I guess I don’t understand why it would be awkward…just because she’s not a bridesmaid doesn’t mean she has to stand in the corner awkwardly.
Post # 11
I think it’s fine. I asked my cousin if she wanted to join us while we got dressed. I gave her the option of doing her hair and makeup if she chose and she really appreciated it. She’s not a bridesmaid but I don’t see why it would be awkward. She’ll get to join in on the fun!
Post # 12
I live in the UK currently and travelled back for a good friend’s wedding, my college roommate and someone with whom I’d always imagined being in each other’s weddings. She didn’t ask me to be a bridesmaid, but did have me stay at her house the night before and get ready with her and the bridal party the morning of. And you know what, it kind of sucked. To do all the bridesmaidy things — I got down on my knees and put her shoes on, for crying out loud, while everyone else stood around — and then get left in the house while she and the “real” BMs all traipsed off with the photographer, that sucked, and hurt.

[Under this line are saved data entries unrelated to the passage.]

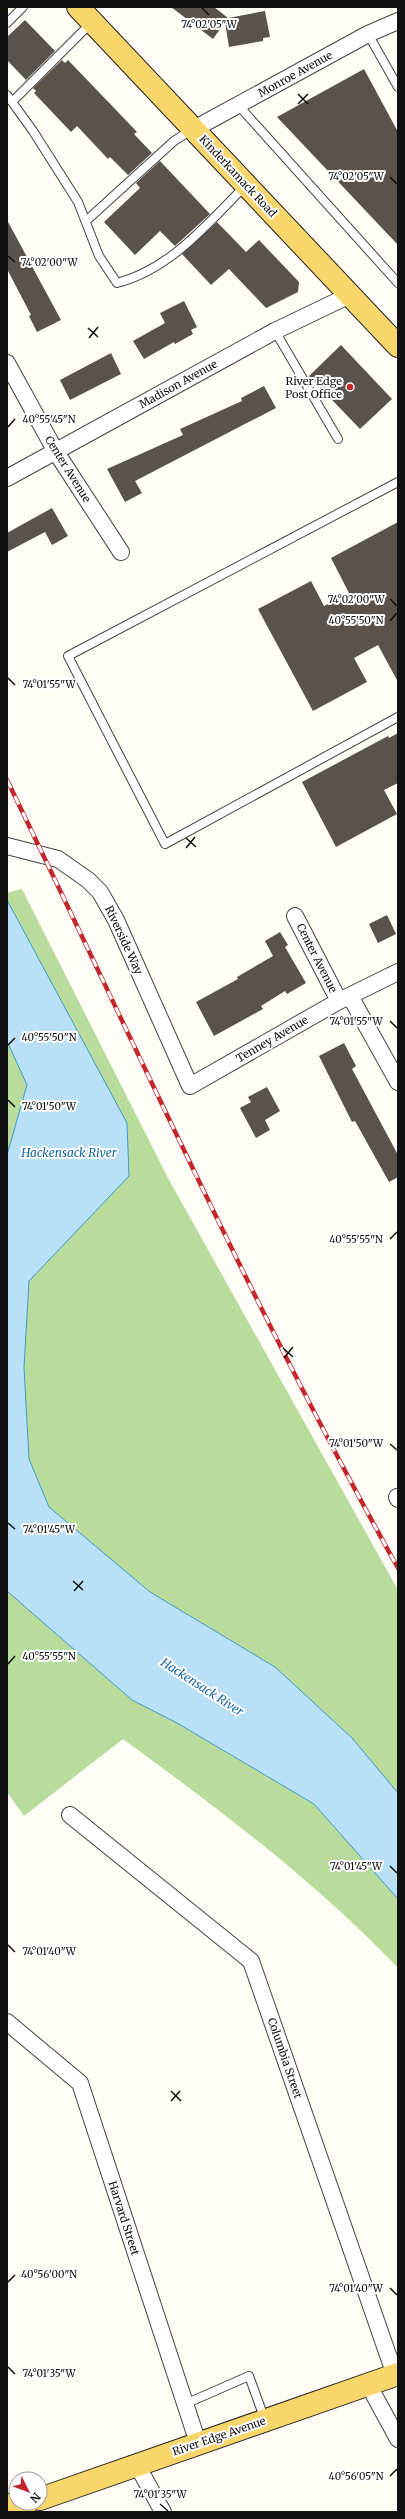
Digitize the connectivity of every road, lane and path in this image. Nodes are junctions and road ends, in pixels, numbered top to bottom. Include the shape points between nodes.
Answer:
1 (23, 7) edge
2 (85, 15) edge
3 (398, 21) edge
4 (7, 22) edge
5 (368, 34) junction
6 (398, 87) edge
7 (10, 98) edge
8 (238, 105) junction
9 (194, 129) junction
10 (247, 185) junction
11 (86, 221) junction
12 (398, 283) edge
13 (350, 295) junction
14 (275, 331) junction
15 (398, 346) edge
16 (7, 363) edge
17 (338, 439) dead end
18 (56, 452) junction
19 (7, 478) edge
20 (398, 482) edge
21 (121, 552) dead end
22 (398, 717) edge
23 (7, 846) edge
24 (295, 916) dead end
25 (398, 972) edge
26 (344, 998) junction
27 (398, 1082) edge
28 (190, 1086) joint
29 (70, 1815) dead end
30 (7, 2022) edge
31 (396, 2374) edge
32 (368, 2384) junction
33 (185, 2404) junction
34 (265, 2420) junction
35 (398, 2439) edge
36 (198, 2444) junction
37 (137, 2465) junction
38 (48, 2495) edge
39 (163, 2512) edge

1 - 4 lane
2 - 7 lane
2 - 9 main road, Kinderkamack Road
3 - 5 street, Monroe Avenue
5 - 6 lane
5 - 8 street, Monroe Avenue
7 - 11 lane via 78,202
8 - 9 street, Monroe Avenue
8 - 12 lane
9 - 10 main road, Kinderkamack Road
9 - 11 lane via 174,141
10 - 11 lane via 179,252 138,278 117,283 99,256
10 - 13 main road, Kinderkamack Road
13 - 14 street, Madison Avenue
13 - 15 main road, Kinderkamack Road
14 - 17 lane
14 - 18 street, Madison Avenue
16 - 18 street, Center Avenue
18 - 19 street, Madison Avenue
18 - 21 street, Center Avenue
20 - 22 lane via 68,656 165,844
23 - 28 street, Riverside Way via 58,859 88,880 100,892 116,920
24 - 26 street, Center Avenue
25 - 26 street, Tenney Avenue
26 - 27 street, Center Avenue
26 - 28 street, Tenney Avenue
29 - 31 street, Columbia Street via 251,1960
30 - 33 street, Harvard Street via 80,2083
31 - 32 main road, River Edge Avenue
32 - 34 main road, River Edge Avenue
32 - 35 street
33 - 34 lane via 249,2376
33 - 36 street, Harvard Street
34 - 36 main road, River Edge Avenue
36 - 37 main road, River Edge Avenue
37 - 38 main road, River Edge Avenue
37 - 39 street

Your friend’s cancer adds more complication to your situation, but I still don’t see why you shouldn’t ask her if she wants to be a bridesmaid. Even if she’s ultimately unable to come, if she’s important enough to you, I think she deserves the recognition and honor of being named in the program.
Post # 13
It is COMPLETELY your decision! I don’t think she would feel any more awkward about it then sitting in the crowd of guests she did not know. Plus you may be able to make a last memory with her and have it photographed. Sorry to put it that way, but giving the situation…

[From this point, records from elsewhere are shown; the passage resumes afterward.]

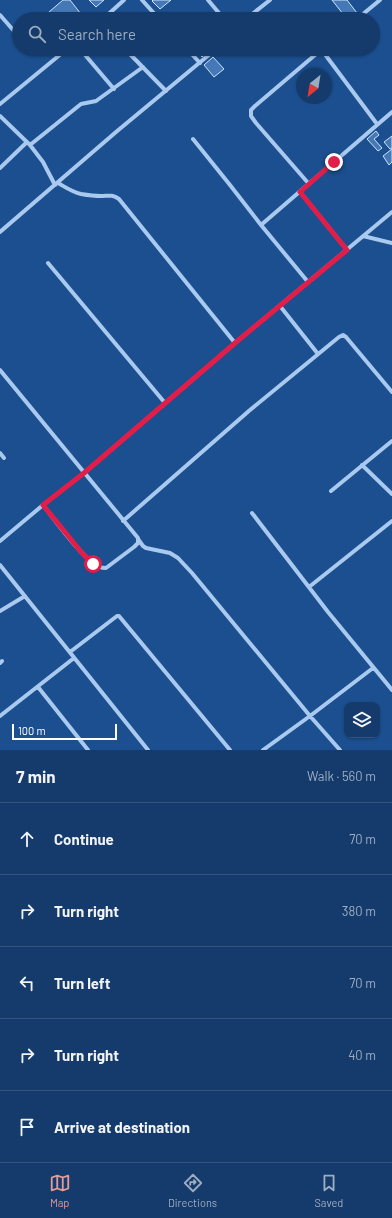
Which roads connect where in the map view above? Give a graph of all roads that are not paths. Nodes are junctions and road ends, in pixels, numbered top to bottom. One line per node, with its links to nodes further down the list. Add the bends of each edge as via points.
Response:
1 (124, 0): 6 (street)
2 (142, 0): 7 (street)
3 (208, 0): 8 (street)
4 (270, 0): 9 (street)
5 (380, 0): 10 (street)
6 (110, 12)
7 (153, 12)
8 (218, 12)
9 (255, 12)
10 (365, 12)
11 (0, 15): 12 (street)
12 (12, 29)
13 (58, 56): 24 (street)
14 (86, 56): 22 (street)
15 (132, 56): 21 (street)
16 (194, 56): 20 (street)
17 (208, 56): 20 (street)
18 (313, 56): 32 (street, via 251,110 251,116 256,123)
19 (326, 56): 27 (street)
20 (200, 63): 23 (street)
21 (143, 68): 22 (street); 23 (street)
22 (114, 89): 29 (street, via 96,100 81,104)
23 (166, 91): 31 (street)
24 (0, 104)
25 (392, 112): 27 (street)
26 (0, 116): 29 (street)
27 (377, 124): 32 (street)
28 (193, 139): 35 (street)
29 (29, 143): 30 (street); 31 (street)
30 (0, 168)
31 (56, 184): 36 (street); 43 (street, via 80,194 111,195 119,199)
32 (309, 184): 33 (street)
33 (300, 192): 35 (street); 39 (street)
34 (392, 212): 37 (street)
35 (261, 225): 41 (street)
36 (0, 232)
37 (363, 236): 38 (street); 39 (street)
38 (392, 243)
39 (347, 250): 41 (street)
40 (48, 263): 47 (street)
41 (308, 282): 42 (street)
42 (280, 306): 43 (street); 44 (street)
43 (235, 343): 47 (street)
44 (318, 354): 46 (street, via 343,335); 58 (street)
45 (0, 370): 52 (street)
46 (392, 392)
47 (165, 403): 52 (street)
48 (392, 441): 51 (street)
49 (0, 453): 50 (street)
50 (4, 458)
51 (362, 465): 53 (street); 54 (street)
52 (84, 473): 55 (street); 58 (street)
53 (330, 491)
54 (392, 494)
55 (43, 505): 59 (street, via 82,553 100,567 106,568 134,548); 60 (street)
56 (252, 512): 62 (street)
57 (392, 520): 62 (street)
58 (123, 521): 59 (street)
59 (138, 538): 71 (street, via 146,548 170,553 192,573)
60 (0, 541)
61 (0, 565): 63 (street)
62 (309, 587): 67 (street)
63 (25, 596): 64 (street); 65 (street)
64 (0, 611)
65 (70, 652): 66 (street); 74 (street, via 119,616)
66 (74, 658): 68 (street); 73 (street)
67 (373, 668): 69 (street); 71 (street)
68 (38, 687): 70 (street); 72 (street)
69 (392, 690)
70 (0, 716)
71 (310, 716): 75 (street); 76 (street)
72 (88, 750)
73 (148, 750)
74 (230, 750)
75 (263, 750)
76 (340, 750)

I do not know where all this “ettiqute” with these situations has come from. 18 years ago, when I got married for the first time, people who were not in the bridal party were in and out of the room constantly. I can not see a time where this would not be the case, unless you are not getting ready at your venue. I have never been to a wedding where that happened other than one I photographed, and there were still plenty of people not in the bridal party there, including her 3 younger, MALE cousins, because it was their house and their mother who was getting ready for work because she could not get the day off.
Post # 13
Go for it! I think she’s be happy to join you guys. And if she feel uncomfortable she can always say no.
Post # 14
I don’t see any problem with it! Ultimately, this is a day to celebrate love and commitment, and if you want to welcome her to get ready with you all that is completely fine. If it would make the day more special for you both you should give yourself permission to honor that.
I got ready with my cousin who lives on the other side of the country on her wedding day even though I wasn’t a bridesmaid, and even helped get everyone’s hair styled. It was fun and I loved getting to know her friends!